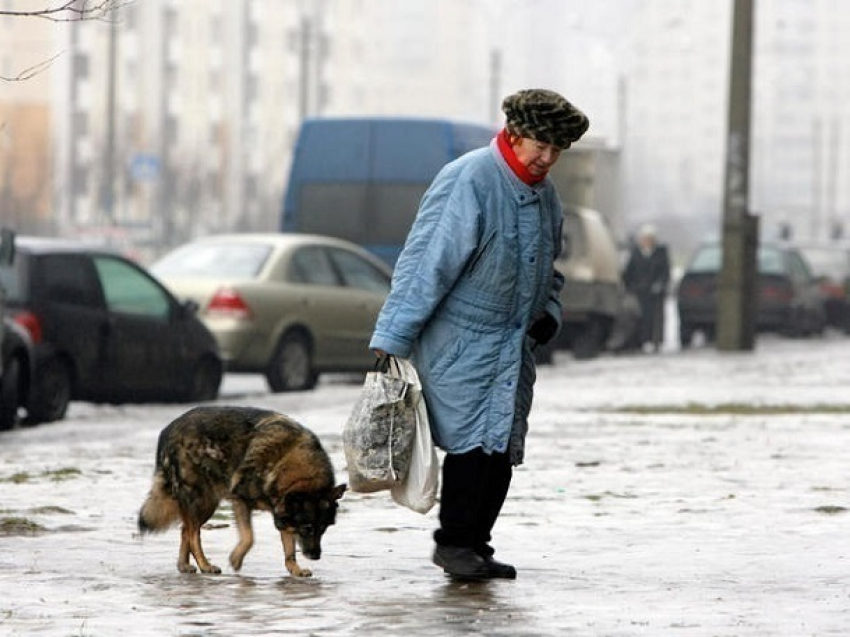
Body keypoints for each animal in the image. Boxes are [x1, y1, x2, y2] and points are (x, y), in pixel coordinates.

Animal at [139, 408, 344, 576]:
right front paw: (236, 559)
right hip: (200, 500)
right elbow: (249, 537)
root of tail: (167, 430)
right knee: (193, 534)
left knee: (185, 530)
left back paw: (184, 565)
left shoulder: (282, 513)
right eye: (307, 528)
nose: (316, 556)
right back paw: (205, 565)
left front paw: (294, 568)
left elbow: (289, 549)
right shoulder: (240, 500)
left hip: (208, 503)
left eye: (323, 528)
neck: (285, 461)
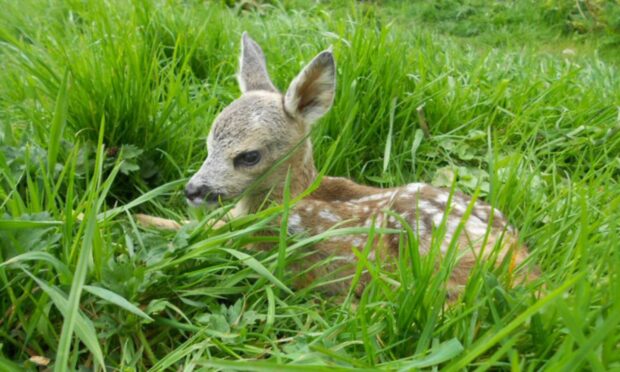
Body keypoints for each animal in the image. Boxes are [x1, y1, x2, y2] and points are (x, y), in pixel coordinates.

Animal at [137, 33, 536, 298]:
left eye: (249, 156)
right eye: (208, 143)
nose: (193, 190)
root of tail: (517, 252)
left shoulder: (257, 242)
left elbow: (192, 232)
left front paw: (133, 216)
---
◆ Requirement ◆
Collect every line from the records above that contains the word "shoulder".

◆ Output for this task ◆
left shoulder: (282, 513)
right shoulder: (240, 500)
left shoulder: (257, 242)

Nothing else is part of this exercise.